DSCSA/GS1 note: treating a timeout as a distinct, asserted exception — rather than letting it surface as a generic failure — is what lets the production router decide correctly whether to retry, fail open, or trip a circuit breaker instead of blocking a saleable-unit decision indefinitely.

Verification

Run the suite with pytest -v tests/test_vrs_integration.py and confirm all four scenarios pass before any partner is marked ready for cutover. Because a single passing run does not prove the connection holds up under repeated calls, add a batch check that measures the 95th-percentile latency across a run of requests, using the standard library’s statistics module:

import statistics

import pytest


async def test_p95_latency_meets_go_live_sla(mock_vrs_client):
    latencies: list[float] = []
    async with mock_vrs_client as client:
        for _ in range(30):
            request = VerificationRequest(
                gtin="00312345678905",
                serial_number="SERIAL0000000001",
                requestor_gln="0312345000015",
            )
            _, elapsed = await verify_unit(client, request, credential="valid-token")
            latencies.append(elapsed)

    p95 = statistics.quantiles(latencies, n=20)[18]  # 95th percentile
    assert p95 < 1.5, f"p95 latency {p95:.3f}s exceeds the 1.5s go-live SLA"

Once the mock suite is green, re-point base_url at the partner’s staging VRS endpoint (with staging credentials, never production ones) and rerun the identical test module unchanged — if the assertions still hold against a real network hop, the connection is ready to move to production, and the CI job should be kept in place to re-run on every credential rotation.

Gotchas & Edge Cases

  • Leading-zero GTINs in test fixtures.

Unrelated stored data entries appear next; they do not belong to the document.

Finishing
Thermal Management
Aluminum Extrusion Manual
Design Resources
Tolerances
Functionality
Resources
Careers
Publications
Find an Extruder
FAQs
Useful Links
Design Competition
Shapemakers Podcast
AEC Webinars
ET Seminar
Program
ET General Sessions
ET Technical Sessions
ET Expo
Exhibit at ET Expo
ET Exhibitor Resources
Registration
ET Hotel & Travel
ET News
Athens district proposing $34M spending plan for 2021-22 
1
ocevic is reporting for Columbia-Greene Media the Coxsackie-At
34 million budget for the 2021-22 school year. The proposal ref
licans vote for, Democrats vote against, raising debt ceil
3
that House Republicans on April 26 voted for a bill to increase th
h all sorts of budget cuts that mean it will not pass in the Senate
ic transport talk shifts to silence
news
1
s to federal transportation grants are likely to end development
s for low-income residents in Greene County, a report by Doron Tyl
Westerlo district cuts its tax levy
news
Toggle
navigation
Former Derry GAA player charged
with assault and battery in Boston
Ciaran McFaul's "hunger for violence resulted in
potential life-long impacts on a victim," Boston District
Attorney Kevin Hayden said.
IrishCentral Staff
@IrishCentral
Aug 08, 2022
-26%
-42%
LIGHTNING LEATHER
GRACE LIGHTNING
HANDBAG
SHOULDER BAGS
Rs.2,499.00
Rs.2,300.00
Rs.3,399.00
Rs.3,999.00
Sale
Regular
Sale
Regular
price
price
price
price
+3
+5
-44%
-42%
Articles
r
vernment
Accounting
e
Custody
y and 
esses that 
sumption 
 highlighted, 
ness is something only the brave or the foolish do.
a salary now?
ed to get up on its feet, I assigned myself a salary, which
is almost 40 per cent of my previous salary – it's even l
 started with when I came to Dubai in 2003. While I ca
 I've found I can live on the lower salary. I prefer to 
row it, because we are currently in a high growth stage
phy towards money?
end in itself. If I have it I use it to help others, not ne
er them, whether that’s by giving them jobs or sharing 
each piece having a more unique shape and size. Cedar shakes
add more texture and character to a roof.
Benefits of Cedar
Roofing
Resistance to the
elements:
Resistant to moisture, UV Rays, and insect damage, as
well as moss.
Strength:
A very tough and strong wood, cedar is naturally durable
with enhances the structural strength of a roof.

Never store or compare a test GTIN as an int; a stripped leading zero silently produces a 13-digit value that no longer matches the partner’s (01) and every assertion against it becomes meaningless.
  • Idempotency-key collisions on retry. If a test retries a request after a timeout without generating a fresh request_id, some partner VRS implementations deduplicate the second attempt and return a cached response, masking a real reliability problem as a pass.
  • Credential clock skew. A short-lived staging token that expires mid-suite produces a flaky 401 that looks identical to the intentional expired-credential test. Mint a token with a validity window longer than the suite’s total runtime, and use a clearly separate, deliberately invalid token for the negative case.
  • Mock drift from the real GS1 Lightweight Messaging Standard schema. A hand-written mock responder can quietly diverge from what the partner’s staging environment actually returns. Re-run the same test module against staging on a schedule, not just once at onboarding, so schema or field-naming changes on the partner side are caught immediately.
  • Confusing httpx.ConnectError with httpx.TimeoutException. A DNS failure or refused connection and a slow-but-reachable partner require different remediation; assert on the specific exception type rather than a bare except Exception, or your circuit-breaker logic downstream will treat both failure modes identically.